February 20, 2014 • Posted by Christina Fong
If you aren't already aware of it, one of the best kept secrets of the low starch dieting community is cauliflower. This versatile veggie that Mark Twain once referred to as "nothing but cabbage with a college education" is a popular starch-substitute. If you don't believe us, check out some of the starchy staples cauliflower has been used to replace.
With a little bit of elbow grease (figuratively of course), you can mix and mash cauliflower into a very tasty starch-free mock dish. Just use a hand blender or food processor to puree your boiled cauliflower until smooth or a consistency you prefer. Since it's pretty light on its own, you may want to add some thickening agents such as sour cream and cheese depending on your personal taste. However, not all recipes call for additional ingredients besides garlic, butter, salt and pepper.
We had previously written a blog post about a cauliflower pizza crust recipe we were itching to share. The fad may be dying down but the deliciousness of this reinvention hasn't changed one bit, and just because you've chosen to stay away from starchy foods doesn't mean you have to give up this all-time favorite! Give this recipe a try, and play around with different herbs to infuse different flavors into the crust.
Yes, you read correctly! There are plenty of other healthier grains to choose from if you want to cut down your rice-intake, but if you're looking for a non-grain substitute, throw some cauliflower in your food processor and pulse away. It couldn't be easier. Check out a basic recipe for Cauliflower fried rice below. Feel free to add chicken, beef, or shrimp to the recipe.
Cauliflower Fried Rice
Makes 4-6 servings
1 head of cauliflower
3 slices of bacon, chopped
3 cloves of garlic
1 onion, chopped
1 cup of carrots, diced (smaller, the better)
1 cup of peas
1 teaspoon of fish sauce
2-3 tablespoons of soy sauce
salt and pepper
Chop up cauliflower and pulse in a food processor until they're the size of rice. Set aside.

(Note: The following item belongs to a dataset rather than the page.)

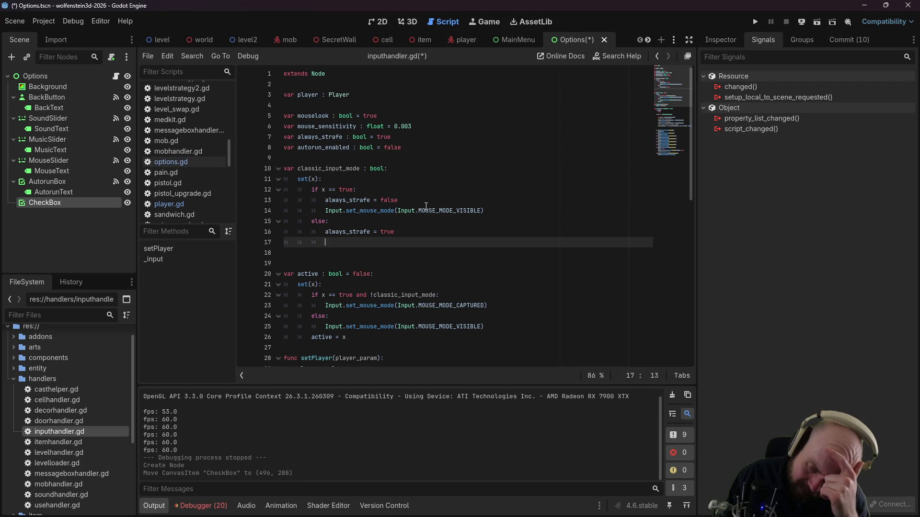
Step: Add 'if active:' with the copied MOUSE_MODE_CAPTURED call under else, then save
{"action": "type", "text": "if "}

Heat a large skillet or wok over medium-high heat, and cook the chopped bacon until crispy. Remove from skillet with a slotted spatula when done and place in a bowl. Scramble and cook eggs in the remaining bacon grease. Remove from skillet when cooked and slightly runny and place in a separate bowl.
Add a bit of vegetable oil to the skillet and cook chopped onions until translucent. Now throw in the cauliflower rice and carrots, and stir fry for about 3 minutes. Add the remaining ingredients: eggs, peas, bacon, fish sauce, and soy sauce. Toss for several more minutes until peas and carrots are cooked through. Add salt and pepper if necessary. Serve warm.